By 2021, Hiraya, then known as PrimeWater, entered into joint venture of operations with 100 water districts in the Philippines according to the LWUA. Water districts by law cannot be sold to private corporations, hence Hiraya develops these areas under a joint venture agreement.

=== Pre-termination of joint venture agreements ===
In March 2025, the Quezon Metropolitan Water District (QMWD) initiated the termination of its joint venture agreement with PrimeWater. In its official resolution, QMWD explicitly stated that PrimeWater "committed breaches which caused dissatisfaction of the concessionaires on the services of [PrimeWater]."

The following month, the San Jose del Monte Water Board also moved to pre-terminate their joint venture agreements with PrimeWater, citing mounting consumer complaints, poor service quality and risks to public health.
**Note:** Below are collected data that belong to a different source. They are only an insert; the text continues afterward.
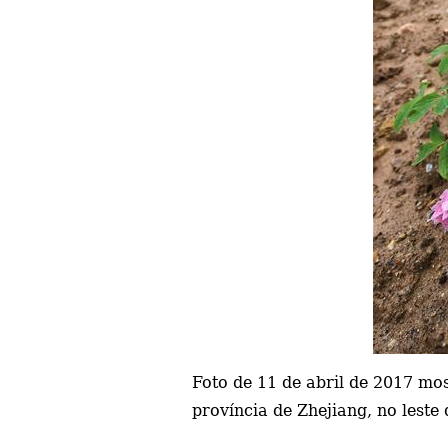
Foto de 11 de abril de 2017 mo
província de Zhejiang, no leste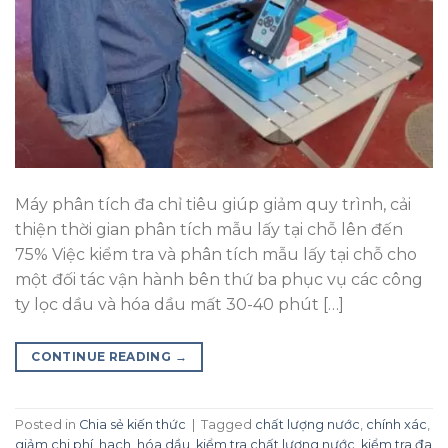
Máy phân tích đa chỉ tiêu giúp giảm quy trình, cải
thiện thời gian phân tích mẫu lấy tại chỗ lên đến
75% Việc kiểm tra và phân tích mẫu lấy tại chỗ cho
một đối tác vận hành bên thứ ba phục vụ các công
ty lọc dầu và hóa dầu mất 30-40 phút […]
CONTINUE READING
→
Posted in
Chia sẻ kiến thức
|
Tagged
chất lượng nước
,
chính xác
,
giảm chi phí
,
hach
,
hóa dầu
,
kiểm tra chất lượng nước
,
kiểm tra đa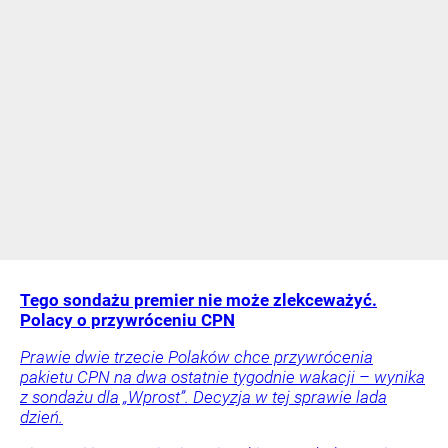
Tego sondażu premier nie może zlekceważyć.
Polacy o przywróceniu CPN
Prawie dwie trzecie Polaków chce przywrócenia
pakietu CPN na dwa ostatnie tygodnie wakacji – wynika
z sondażu dla „Wprost”. Decyzja w tej sprawie lada
dzień.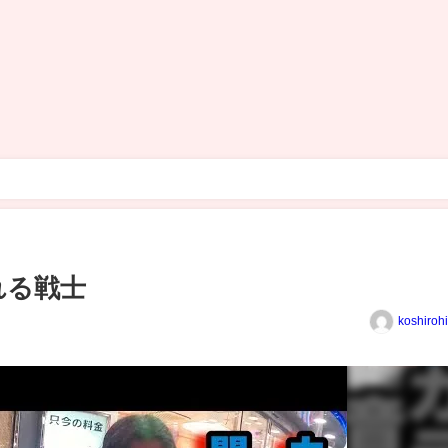
れる戦士
koshiroh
In August, the provincial government of Bulacan formally moved to terminate all joint venture agreements with PrimeWater in the province.

Other local government units and water districts also moved to pre-terminate their JVAs with PrimeWater, including:
- City of Dasmariñas, Cavite
- Leyte Metropolitan Water District (serving Palo, Tanauan, Tolosa, Dagami, Pastrana, Santa Fe, Babatngon, and the City of Tacloban)
- Mabalacat, Pampanga
- Malaybalay, Bukidnon
- San Fernando, Pampanga
- San Pedro, Laguna
- Santa Cruz, Laguna
- Subic, Zambales

In La Union, the Metro San Fernando Water District (MSFWD) which supplies water to the city of San Fernando, and the towns of Bauang, Bacnotan, San Juan, and San Gabriel terminated its JVA with PrimeWater on 8 May 2025. However, PrimeWater petitioned the San Fernando Regional Trial Court for a protection order, which was granted in June 2025, allowing the company to continue overseeing the water supply in the MSFWD service area.